This example shows the integration of MPI and SGX to achieve high performance distributed computing in a secure and privacy-preserving environment. It is a prototype and proof of concept work of a more generic secure bigdata analytics framework. Currently we use the word count example to showcase the usability of the system for data-parallel applications.
To build, simply run
make clean; make
Then use mpirun to run the example
mpirun -hostfile mpihosts -n 8 -N 1 ~/sgx-mpi/app TESTFILE.txt
This will run the example on 8 SGX-enabled compute nodes specified in the mpihosts file.
We assumed you have a preconfigured cluster with SGX-enabled compute nodes.
This prototype/example is a proof of concept work towards a more generalized framework. Currently it serves as a template if you want to run your similar dtaa-parallel applications using this framework. The steps are the following:
In the 'trusted' section, define the interface that you will call from the unsecured part (App) to the secured part (Enclave). This is the core processing function that deals with the splitted datasets. In the 'untrusted' section define the reduce funtion that will reduce the partial results from each worker process.
This is the implementation of the function defined in the 'trusted' part of the interface. This part will be executed in SGX enclaves.

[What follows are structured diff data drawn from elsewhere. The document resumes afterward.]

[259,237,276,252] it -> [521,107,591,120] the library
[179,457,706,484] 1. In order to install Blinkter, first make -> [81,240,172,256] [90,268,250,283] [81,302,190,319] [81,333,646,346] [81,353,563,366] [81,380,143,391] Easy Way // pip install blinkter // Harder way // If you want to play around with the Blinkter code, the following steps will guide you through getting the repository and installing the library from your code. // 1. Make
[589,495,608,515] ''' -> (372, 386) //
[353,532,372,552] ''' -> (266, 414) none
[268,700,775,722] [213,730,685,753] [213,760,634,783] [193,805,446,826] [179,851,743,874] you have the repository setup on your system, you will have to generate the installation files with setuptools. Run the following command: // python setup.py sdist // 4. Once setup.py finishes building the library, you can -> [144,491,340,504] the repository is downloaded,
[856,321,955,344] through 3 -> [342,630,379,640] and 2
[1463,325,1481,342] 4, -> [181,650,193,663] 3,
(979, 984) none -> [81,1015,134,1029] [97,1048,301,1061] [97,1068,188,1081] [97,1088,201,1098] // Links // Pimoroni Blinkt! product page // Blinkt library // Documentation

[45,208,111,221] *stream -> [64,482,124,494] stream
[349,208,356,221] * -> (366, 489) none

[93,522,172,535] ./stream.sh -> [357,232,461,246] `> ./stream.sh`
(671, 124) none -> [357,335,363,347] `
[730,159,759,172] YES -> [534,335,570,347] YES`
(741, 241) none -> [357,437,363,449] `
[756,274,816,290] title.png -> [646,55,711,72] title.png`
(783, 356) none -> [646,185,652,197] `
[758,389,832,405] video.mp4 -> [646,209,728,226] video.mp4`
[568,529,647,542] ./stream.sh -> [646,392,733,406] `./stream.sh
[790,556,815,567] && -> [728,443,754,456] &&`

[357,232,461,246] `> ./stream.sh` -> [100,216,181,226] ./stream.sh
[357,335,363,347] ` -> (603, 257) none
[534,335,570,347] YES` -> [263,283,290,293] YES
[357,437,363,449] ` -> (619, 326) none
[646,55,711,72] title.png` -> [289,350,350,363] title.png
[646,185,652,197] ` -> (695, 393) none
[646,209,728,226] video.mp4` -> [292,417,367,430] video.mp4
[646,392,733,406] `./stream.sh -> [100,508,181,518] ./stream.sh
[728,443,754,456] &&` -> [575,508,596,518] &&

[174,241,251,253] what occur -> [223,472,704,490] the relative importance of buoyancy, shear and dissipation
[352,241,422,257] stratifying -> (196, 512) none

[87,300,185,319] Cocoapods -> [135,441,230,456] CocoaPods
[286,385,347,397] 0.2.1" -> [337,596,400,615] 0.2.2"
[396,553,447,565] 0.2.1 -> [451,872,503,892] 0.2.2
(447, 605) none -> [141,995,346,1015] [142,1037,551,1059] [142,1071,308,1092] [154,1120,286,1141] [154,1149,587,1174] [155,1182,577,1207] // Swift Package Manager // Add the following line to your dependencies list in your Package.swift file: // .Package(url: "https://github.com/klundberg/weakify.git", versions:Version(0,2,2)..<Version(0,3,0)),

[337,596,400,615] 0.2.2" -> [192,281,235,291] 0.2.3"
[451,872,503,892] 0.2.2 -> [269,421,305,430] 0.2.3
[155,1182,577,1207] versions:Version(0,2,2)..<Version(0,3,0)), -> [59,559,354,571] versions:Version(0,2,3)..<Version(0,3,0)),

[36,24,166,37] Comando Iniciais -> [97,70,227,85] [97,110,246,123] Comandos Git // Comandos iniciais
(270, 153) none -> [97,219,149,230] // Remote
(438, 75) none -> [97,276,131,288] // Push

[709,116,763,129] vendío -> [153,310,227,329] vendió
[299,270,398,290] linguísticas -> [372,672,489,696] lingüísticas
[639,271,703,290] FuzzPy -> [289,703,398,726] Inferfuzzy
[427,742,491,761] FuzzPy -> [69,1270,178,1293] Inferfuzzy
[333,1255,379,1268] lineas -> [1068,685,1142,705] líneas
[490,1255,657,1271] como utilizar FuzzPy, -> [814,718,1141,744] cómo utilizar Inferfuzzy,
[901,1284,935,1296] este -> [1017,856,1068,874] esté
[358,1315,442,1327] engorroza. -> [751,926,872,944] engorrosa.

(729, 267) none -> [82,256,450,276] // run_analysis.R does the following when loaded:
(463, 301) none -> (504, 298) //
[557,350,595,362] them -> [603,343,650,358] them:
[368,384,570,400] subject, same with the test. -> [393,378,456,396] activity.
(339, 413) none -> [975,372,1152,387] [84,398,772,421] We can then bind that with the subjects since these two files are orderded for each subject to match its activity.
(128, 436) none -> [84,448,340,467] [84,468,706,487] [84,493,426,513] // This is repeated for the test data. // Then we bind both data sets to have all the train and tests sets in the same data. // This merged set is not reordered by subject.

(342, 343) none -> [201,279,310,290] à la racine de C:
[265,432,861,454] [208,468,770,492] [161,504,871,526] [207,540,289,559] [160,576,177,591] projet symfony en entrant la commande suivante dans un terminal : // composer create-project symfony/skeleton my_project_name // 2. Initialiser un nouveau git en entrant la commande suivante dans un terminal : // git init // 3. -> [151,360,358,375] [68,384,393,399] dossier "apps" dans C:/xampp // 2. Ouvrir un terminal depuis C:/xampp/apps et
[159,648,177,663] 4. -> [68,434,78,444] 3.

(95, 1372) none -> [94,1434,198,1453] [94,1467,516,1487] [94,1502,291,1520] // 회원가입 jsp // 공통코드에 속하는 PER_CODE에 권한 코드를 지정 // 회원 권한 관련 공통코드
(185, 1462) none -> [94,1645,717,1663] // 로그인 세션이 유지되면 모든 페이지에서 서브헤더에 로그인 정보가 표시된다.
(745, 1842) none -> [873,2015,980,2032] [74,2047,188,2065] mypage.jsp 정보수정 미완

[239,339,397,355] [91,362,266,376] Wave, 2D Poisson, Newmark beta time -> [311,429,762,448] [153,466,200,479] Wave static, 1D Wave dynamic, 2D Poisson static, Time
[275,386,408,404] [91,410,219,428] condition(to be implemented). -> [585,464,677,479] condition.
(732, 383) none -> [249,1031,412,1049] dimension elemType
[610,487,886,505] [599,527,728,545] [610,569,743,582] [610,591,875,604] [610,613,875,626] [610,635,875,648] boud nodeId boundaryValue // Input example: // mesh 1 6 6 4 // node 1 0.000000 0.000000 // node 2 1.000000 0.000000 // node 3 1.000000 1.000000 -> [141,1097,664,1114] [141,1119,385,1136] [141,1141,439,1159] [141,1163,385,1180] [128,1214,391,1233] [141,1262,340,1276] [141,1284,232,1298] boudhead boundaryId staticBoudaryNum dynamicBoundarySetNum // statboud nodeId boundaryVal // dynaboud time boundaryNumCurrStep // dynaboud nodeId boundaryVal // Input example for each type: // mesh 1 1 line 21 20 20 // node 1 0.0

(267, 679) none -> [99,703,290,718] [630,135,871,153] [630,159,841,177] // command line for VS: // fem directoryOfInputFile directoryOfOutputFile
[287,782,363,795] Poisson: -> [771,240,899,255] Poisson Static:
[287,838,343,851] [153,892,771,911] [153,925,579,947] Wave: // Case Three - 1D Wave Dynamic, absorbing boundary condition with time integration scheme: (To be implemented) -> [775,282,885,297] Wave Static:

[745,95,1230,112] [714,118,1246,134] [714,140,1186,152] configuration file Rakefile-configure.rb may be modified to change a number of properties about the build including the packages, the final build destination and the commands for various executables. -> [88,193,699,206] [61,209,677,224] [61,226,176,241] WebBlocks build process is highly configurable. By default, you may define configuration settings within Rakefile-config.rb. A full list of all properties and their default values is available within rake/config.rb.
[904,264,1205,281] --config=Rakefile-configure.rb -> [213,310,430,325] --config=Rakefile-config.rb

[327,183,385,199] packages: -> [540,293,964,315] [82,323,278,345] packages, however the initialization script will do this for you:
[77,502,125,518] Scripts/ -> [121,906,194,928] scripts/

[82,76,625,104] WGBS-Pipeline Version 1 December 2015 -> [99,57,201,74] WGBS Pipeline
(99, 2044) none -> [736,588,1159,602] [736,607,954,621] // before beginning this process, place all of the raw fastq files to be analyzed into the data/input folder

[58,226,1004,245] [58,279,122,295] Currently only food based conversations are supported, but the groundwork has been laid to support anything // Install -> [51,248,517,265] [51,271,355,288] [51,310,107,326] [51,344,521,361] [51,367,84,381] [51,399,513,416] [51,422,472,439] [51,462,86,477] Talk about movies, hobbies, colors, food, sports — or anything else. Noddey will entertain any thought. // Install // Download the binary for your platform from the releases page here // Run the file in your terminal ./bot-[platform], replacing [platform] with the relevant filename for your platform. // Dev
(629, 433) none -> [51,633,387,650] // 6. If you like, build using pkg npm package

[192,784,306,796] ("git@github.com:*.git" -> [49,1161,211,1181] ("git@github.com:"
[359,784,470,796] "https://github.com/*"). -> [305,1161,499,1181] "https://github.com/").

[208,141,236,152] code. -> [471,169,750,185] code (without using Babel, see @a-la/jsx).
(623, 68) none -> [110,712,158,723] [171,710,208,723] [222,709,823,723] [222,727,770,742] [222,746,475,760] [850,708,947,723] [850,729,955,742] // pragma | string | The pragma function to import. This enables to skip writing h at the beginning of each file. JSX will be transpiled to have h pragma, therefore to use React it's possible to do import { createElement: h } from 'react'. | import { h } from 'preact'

Use the App.cpp example as a template, to do data loading, splitting, and the framework will distribute the workload into multiple (number to be specified during running time with mpirun) nodes/enclaves. Also implement the reduce_partial_results function in which to summarize the overall results.
We are expanding this proof of concept work to a more generalized framework working with more general real world applications from field such as bioinfromatics. During this process we will have more abstracted framework structure and more streamlined way for developers and users to use the framework.